_Work instruction:_
The listing that follows should be copied in full, exactly as written.

_Information provided:_
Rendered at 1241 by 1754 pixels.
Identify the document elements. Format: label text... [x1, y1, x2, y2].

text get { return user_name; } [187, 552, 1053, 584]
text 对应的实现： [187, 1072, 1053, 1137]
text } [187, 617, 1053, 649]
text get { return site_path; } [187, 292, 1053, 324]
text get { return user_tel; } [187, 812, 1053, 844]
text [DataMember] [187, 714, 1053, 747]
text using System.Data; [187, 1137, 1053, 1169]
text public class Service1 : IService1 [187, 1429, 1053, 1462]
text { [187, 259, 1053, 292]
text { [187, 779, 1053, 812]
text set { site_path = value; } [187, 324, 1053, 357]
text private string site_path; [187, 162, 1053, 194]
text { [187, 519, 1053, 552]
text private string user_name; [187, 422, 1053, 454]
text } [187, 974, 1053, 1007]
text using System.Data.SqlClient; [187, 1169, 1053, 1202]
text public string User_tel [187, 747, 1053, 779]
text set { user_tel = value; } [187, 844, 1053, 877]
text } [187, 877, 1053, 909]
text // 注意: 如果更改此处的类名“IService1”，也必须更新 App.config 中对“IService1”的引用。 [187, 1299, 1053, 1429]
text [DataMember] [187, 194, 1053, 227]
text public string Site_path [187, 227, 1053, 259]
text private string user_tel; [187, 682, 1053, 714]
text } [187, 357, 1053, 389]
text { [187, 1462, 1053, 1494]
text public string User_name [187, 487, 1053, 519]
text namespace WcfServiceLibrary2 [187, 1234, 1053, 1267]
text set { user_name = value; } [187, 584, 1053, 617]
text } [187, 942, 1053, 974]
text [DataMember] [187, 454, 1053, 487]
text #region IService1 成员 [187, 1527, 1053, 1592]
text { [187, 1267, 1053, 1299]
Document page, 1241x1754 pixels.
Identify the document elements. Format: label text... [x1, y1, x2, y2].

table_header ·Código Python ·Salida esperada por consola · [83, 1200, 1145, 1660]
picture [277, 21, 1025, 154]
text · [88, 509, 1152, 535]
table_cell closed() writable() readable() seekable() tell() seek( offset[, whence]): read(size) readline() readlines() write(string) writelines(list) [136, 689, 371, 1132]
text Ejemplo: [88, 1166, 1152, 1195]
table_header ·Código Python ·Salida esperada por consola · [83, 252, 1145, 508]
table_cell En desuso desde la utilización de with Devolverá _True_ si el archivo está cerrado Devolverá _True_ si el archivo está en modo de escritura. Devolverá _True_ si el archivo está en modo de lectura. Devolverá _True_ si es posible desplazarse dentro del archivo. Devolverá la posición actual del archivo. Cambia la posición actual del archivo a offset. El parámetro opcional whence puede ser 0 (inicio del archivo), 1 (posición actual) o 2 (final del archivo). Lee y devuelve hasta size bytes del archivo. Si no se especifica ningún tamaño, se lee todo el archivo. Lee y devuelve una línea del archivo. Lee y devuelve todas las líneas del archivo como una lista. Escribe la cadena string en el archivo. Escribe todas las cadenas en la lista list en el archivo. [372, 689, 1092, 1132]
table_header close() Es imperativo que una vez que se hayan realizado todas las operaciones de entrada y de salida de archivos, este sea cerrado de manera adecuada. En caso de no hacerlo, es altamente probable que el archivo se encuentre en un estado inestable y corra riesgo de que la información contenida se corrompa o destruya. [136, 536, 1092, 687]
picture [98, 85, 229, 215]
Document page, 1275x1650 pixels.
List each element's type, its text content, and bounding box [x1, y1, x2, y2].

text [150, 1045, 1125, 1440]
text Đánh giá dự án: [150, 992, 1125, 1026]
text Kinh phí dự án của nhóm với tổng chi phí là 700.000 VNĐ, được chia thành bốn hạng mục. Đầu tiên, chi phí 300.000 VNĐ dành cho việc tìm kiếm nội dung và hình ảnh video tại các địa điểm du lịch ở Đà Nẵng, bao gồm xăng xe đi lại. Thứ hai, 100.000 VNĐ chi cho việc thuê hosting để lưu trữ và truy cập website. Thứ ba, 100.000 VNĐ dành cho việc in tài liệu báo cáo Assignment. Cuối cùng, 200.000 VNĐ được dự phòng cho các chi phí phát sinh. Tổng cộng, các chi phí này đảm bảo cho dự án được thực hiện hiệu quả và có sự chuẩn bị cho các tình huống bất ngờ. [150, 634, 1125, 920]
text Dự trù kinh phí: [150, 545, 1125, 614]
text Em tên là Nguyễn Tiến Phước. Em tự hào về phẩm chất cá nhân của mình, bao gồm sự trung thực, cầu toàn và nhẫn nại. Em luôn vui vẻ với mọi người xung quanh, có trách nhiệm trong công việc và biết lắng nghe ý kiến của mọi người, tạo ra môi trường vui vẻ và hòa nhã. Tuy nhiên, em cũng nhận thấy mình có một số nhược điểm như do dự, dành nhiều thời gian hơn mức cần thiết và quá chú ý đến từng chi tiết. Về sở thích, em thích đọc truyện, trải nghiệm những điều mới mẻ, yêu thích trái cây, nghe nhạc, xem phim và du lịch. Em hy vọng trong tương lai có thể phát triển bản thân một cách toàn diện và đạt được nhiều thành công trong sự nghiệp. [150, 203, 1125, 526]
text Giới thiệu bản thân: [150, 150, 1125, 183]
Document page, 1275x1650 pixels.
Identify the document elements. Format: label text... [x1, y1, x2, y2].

_Solution below:_
Rendered at 1241 by 1754 pixels.
Identify the document elements. Format: label text... [x1, y1, x2, y2].

text get { return user_name; } [187, 552, 1053, 584]
text 对应的实现： [187, 1072, 1053, 1137]
text } [187, 617, 1053, 649]
text get { return site_path; } [187, 292, 1053, 324]
text get { return user_tel; } [187, 812, 1053, 844]
text [DataMember] [187, 714, 1053, 747]
text using System.Data; [187, 1137, 1053, 1169]
text public class Service1 : IService1 [187, 1429, 1053, 1462]
text { [187, 259, 1053, 292]
text { [187, 779, 1053, 812]
text set { site_path = value; } [187, 324, 1053, 357]
text private string site_path; [187, 162, 1053, 194]
text { [187, 519, 1053, 552]
text private string user_name; [187, 422, 1053, 454]
text } [187, 974, 1053, 1007]
text using System.Data.SqlClient; [187, 1169, 1053, 1202]
text public string User_tel [187, 747, 1053, 779]
text set { user_tel = value; } [187, 844, 1053, 877]
text } [187, 877, 1053, 909]
text // 注意: 如果更改此处的类名“IService1”，也必须更新 App.config 中对“IService1”的引用。 [187, 1299, 1053, 1429]
text [DataMember] [187, 194, 1053, 227]
text public string Site_path [187, 227, 1053, 259]
text private string user_tel; [187, 682, 1053, 714]
text } [187, 357, 1053, 389]
text { [187, 1462, 1053, 1494]
text public string User_name [187, 487, 1053, 519]
text namespace WcfServiceLibrary2 [187, 1234, 1053, 1267]
text set { user_name = value; } [187, 584, 1053, 617]
text } [187, 942, 1053, 974]
text [DataMember] [187, 454, 1053, 487]
text #region IService1 成员 [187, 1527, 1053, 1592]
text { [187, 1267, 1053, 1299]
Document page, 1241x1754 pixels.
Identify the document elements. Format: label text... [x1, y1, x2, y2].

table_header ·Código Python ·Salida esperada por consola · [83, 1200, 1145, 1660]
picture [277, 21, 1025, 154]
text · [88, 509, 1152, 535]
table_cell closed() writable() readable() seekable() tell() seek( offset[, whence]): read(size) readline() readlines() write(string) writelines(list) [136, 689, 371, 1132]
text Ejemplo: [88, 1166, 1152, 1195]
table_header ·Código Python ·Salida esperada por consola · [83, 252, 1145, 508]
table_cell En desuso desde la utilización de with Devolverá _True_ si el archivo está cerrado Devolverá _True_ si el archivo está en modo de escritura. Devolverá _True_ si el archivo está en modo de lectura. Devolverá _True_ si es posible desplazarse dentro del archivo. Devolverá la posición actual del archivo. Cambia la posición actual del archivo a offset. El parámetro opcional whence puede ser 0 (inicio del archivo), 1 (posición actual) o 2 (final del archivo). Lee y devuelve hasta size bytes del archivo. Si no se especifica ningún tamaño, se lee todo el archivo. Lee y devuelve una línea del archivo. Lee y devuelve todas las líneas del archivo como una lista. Escribe la cadena string en el archivo. Escribe todas las cadenas en la lista list en el archivo. [372, 689, 1092, 1132]
table_header close() Es imperativo que una vez que se hayan realizado todas las operaciones de entrada y de salida de archivos, este sea cerrado de manera adecuada. En caso de no hacerlo, es altamente probable que el archivo se encuentre en un estado inestable y corra riesgo de que la información contenida se corrompa o destruya. [136, 536, 1092, 687]
picture [98, 85, 229, 215]
Document page, 1275x1650 pixels.
List each element's type, its text content, and bounding box [x1, y1, x2, y2].

text [150, 1045, 1125, 1440]
text Đánh giá dự án: [150, 992, 1125, 1026]
text Kinh phí dự án của nhóm với tổng chi phí là 700.000 VNĐ, được chia thành bốn hạng mục. Đầu tiên, chi phí 300.000 VNĐ dành cho việc tìm kiếm nội dung và hình ảnh video tại các địa điểm du lịch ở Đà Nẵng, bao gồm xăng xe đi lại. Thứ hai, 100.000 VNĐ chi cho việc thuê hosting để lưu trữ và truy cập website. Thứ ba, 100.000 VNĐ dành cho việc in tài liệu báo cáo Assignment. Cuối cùng, 200.000 VNĐ được dự phòng cho các chi phí phát sinh. Tổng cộng, các chi phí này đảm bảo cho dự án được thực hiện hiệu quả và có sự chuẩn bị cho các tình huống bất ngờ. [150, 634, 1125, 920]
text Dự trù kinh phí: [150, 545, 1125, 614]
text Em tên là Nguyễn Tiến Phước. Em tự hào về phẩm chất cá nhân của mình, bao gồm sự trung thực, cầu toàn và nhẫn nại. Em luôn vui vẻ với mọi người xung quanh, có trách nhiệm trong công việc và biết lắng nghe ý kiến của mọi người, tạo ra môi trường vui vẻ và hòa nhã. Tuy nhiên, em cũng nhận thấy mình có một số nhược điểm như do dự, dành nhiều thời gian hơn mức cần thiết và quá chú ý đến từng chi tiết. Về sở thích, em thích đọc truyện, trải nghiệm những điều mới mẻ, yêu thích trái cây, nghe nhạc, xem phim và du lịch. Em hy vọng trong tương lai có thể phát triển bản thân một cách toàn diện và đạt được nhiều thành công trong sự nghiệp. [150, 203, 1125, 526]
text Giới thiệu bản thân: [150, 150, 1125, 183]
Document page, 1275x1650 pixels.
Identify the document elements. Format: label text... [x1, y1, x2, y2].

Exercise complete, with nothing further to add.